▶ _What the task asks_
Rewrite the lines of the items as a numbered list with blank lines dropped, beginning at the line that has "state / province: Texas" and stopping after the line that has "collector number: 741".

■ ■ ■ ■ ■ ■ ■

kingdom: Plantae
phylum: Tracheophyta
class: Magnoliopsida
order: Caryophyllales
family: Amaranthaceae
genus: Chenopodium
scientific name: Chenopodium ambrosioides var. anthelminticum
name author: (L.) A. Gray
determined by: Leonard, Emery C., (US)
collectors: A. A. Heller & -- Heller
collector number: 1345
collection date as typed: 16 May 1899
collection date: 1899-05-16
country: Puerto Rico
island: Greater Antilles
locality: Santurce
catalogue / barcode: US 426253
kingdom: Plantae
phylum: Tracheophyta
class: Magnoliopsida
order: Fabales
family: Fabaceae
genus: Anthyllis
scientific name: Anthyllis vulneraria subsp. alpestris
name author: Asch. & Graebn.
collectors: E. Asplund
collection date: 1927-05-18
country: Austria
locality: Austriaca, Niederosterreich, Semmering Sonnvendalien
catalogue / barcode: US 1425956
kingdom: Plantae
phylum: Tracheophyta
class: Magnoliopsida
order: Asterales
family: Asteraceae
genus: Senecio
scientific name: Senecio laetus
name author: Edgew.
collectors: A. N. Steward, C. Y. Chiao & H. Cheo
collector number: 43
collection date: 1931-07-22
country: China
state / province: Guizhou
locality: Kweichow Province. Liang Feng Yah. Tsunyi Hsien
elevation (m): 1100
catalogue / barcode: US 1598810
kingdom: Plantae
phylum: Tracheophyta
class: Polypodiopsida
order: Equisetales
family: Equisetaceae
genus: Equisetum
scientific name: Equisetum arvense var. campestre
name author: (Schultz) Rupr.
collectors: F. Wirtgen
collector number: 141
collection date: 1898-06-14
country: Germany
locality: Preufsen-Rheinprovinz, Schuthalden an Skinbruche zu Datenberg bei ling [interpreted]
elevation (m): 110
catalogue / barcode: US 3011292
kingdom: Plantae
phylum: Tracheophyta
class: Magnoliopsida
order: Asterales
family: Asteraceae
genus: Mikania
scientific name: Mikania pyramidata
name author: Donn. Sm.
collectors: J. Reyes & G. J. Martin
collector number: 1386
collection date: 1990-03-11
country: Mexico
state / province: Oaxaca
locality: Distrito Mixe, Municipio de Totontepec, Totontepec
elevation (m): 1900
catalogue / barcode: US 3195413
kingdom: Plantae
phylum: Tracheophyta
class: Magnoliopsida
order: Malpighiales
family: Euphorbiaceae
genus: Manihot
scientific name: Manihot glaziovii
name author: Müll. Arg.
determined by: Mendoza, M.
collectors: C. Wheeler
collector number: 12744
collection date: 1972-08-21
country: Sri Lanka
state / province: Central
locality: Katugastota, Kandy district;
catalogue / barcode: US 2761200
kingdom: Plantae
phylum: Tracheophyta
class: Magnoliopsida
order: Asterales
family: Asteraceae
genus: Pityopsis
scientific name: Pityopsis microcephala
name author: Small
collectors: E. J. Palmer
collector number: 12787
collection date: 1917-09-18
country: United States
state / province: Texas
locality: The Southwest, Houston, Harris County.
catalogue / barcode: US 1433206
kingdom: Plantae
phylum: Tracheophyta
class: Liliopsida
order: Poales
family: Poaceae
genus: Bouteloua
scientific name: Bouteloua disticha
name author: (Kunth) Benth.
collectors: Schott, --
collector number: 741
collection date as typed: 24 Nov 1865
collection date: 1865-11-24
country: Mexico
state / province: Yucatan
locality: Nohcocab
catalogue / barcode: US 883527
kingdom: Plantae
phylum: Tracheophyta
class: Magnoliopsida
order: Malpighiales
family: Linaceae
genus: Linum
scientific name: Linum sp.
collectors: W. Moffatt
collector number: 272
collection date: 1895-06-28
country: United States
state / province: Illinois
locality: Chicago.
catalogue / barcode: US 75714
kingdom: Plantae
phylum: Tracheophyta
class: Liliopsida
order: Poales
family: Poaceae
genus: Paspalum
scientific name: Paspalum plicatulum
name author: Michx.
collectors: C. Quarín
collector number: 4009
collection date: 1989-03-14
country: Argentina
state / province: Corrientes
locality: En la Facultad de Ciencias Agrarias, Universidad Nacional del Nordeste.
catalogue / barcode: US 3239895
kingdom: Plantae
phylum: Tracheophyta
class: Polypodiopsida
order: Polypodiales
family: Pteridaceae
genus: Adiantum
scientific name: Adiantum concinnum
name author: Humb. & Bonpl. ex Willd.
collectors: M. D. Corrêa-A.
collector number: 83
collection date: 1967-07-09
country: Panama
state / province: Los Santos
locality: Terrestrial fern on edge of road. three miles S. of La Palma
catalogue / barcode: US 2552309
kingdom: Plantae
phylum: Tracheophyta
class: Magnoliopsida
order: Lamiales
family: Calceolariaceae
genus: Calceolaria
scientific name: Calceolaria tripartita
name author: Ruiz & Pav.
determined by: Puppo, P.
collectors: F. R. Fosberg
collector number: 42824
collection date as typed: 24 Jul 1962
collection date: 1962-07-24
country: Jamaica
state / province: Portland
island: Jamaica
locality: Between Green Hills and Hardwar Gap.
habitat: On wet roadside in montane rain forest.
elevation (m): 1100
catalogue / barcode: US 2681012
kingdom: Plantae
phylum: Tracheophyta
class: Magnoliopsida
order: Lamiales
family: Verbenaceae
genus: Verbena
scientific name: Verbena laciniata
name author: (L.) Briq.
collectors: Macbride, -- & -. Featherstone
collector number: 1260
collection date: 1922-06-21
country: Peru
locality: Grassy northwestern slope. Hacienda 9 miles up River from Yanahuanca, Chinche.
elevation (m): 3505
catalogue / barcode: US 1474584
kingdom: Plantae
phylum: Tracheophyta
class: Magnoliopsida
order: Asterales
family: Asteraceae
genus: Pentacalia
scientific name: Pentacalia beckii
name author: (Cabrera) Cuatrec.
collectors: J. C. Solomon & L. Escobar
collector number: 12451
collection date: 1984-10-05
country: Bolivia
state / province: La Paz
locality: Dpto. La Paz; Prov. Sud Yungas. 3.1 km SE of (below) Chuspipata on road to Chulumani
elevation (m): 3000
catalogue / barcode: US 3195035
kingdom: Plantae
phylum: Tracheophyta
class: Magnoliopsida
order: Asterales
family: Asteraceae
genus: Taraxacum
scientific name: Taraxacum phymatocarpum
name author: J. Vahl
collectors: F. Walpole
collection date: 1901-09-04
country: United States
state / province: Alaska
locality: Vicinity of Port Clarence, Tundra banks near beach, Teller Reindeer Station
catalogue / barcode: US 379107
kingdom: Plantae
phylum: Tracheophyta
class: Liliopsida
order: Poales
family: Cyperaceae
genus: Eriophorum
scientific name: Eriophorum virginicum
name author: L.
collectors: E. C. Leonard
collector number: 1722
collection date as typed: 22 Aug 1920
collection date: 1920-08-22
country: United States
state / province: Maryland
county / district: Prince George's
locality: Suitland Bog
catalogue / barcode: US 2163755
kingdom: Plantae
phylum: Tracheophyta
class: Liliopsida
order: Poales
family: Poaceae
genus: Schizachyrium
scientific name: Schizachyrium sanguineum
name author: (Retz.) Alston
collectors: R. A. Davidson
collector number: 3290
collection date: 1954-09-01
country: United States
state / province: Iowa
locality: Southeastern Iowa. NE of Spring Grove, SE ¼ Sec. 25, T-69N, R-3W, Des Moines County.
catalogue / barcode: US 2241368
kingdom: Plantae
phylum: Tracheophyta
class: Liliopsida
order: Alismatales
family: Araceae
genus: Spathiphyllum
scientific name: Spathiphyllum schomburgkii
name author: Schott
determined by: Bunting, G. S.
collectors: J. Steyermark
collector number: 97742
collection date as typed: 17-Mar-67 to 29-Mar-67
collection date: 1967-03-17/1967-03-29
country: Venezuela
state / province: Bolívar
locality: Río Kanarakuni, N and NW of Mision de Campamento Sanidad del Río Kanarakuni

■ ■ ■ ■ ■ ■ ■

▶ _The output_
1. state / province: Texas
2. locality: The Southwest, Houston, Harris County.
3. catalogue / barcode: US 1433206
4. kingdom: Plantae
5. phylum: Tracheophyta
6. class: Liliopsida
7. order: Poales
8. family: Poaceae
9. genus: Bouteloua
10. scientific name: Bouteloua disticha
11. name author: (Kunth) Benth.
12. collectors: Schott, --
13. collector number: 741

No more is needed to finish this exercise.